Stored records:

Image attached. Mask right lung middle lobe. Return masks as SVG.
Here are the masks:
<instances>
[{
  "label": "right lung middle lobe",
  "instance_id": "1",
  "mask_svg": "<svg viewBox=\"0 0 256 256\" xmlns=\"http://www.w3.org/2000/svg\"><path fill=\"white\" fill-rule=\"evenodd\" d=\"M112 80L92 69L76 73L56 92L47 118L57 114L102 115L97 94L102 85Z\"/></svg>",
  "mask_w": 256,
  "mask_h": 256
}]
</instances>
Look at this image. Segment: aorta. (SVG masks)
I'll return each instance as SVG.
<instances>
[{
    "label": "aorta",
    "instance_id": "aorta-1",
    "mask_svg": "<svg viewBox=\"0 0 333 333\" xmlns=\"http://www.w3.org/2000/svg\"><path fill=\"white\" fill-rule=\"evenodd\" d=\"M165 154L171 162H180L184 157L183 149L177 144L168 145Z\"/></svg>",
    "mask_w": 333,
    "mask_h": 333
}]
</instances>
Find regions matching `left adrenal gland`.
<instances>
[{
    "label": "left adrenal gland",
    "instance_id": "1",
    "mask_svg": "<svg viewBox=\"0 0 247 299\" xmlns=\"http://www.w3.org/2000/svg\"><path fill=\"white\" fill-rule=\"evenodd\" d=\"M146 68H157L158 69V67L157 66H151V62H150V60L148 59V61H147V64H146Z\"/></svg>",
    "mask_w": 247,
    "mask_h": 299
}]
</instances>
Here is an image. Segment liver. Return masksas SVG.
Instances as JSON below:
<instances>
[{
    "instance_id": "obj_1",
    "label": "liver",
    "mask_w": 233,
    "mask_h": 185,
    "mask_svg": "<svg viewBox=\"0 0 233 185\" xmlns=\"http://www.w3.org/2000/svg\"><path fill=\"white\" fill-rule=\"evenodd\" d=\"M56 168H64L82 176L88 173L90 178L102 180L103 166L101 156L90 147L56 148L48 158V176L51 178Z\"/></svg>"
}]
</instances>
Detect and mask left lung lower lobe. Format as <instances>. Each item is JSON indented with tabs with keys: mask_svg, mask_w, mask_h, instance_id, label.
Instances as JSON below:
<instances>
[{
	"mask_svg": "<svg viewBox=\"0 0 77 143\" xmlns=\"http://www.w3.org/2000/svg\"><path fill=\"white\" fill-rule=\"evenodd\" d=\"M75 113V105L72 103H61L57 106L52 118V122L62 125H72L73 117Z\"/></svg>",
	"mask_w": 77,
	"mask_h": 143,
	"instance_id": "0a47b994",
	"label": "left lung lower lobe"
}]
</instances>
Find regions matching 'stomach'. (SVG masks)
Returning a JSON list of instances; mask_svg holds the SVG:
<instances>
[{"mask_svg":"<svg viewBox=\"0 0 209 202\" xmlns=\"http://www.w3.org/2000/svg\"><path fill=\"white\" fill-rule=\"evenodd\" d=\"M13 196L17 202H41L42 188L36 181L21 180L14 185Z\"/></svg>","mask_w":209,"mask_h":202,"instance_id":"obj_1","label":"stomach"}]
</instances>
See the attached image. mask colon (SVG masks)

* THE REQUEST *
Reproduce the entries word for word, starting at the line that contains "Detect and mask" and ending with the last line of the entries.

* THE OUTPUT *
Detect and mask left lung lower lobe. Format as <instances>. Each item is JSON indented with tabs with keys: mask_svg, mask_w, mask_h, instance_id, label.
Instances as JSON below:
<instances>
[{
	"mask_svg": "<svg viewBox=\"0 0 77 143\" xmlns=\"http://www.w3.org/2000/svg\"><path fill=\"white\" fill-rule=\"evenodd\" d=\"M75 113V105L72 103H61L57 106L52 118V122L62 125H72L73 117Z\"/></svg>",
	"mask_w": 77,
	"mask_h": 143,
	"instance_id": "0a47b994",
	"label": "left lung lower lobe"
}]
</instances>
Find regions matching 'stomach'. (SVG masks)
Returning a JSON list of instances; mask_svg holds the SVG:
<instances>
[{"mask_svg":"<svg viewBox=\"0 0 209 202\" xmlns=\"http://www.w3.org/2000/svg\"><path fill=\"white\" fill-rule=\"evenodd\" d=\"M13 196L17 202H41L42 188L36 181L21 180L14 185Z\"/></svg>","mask_w":209,"mask_h":202,"instance_id":"obj_1","label":"stomach"}]
</instances>
See the attached image. mask colon (SVG masks)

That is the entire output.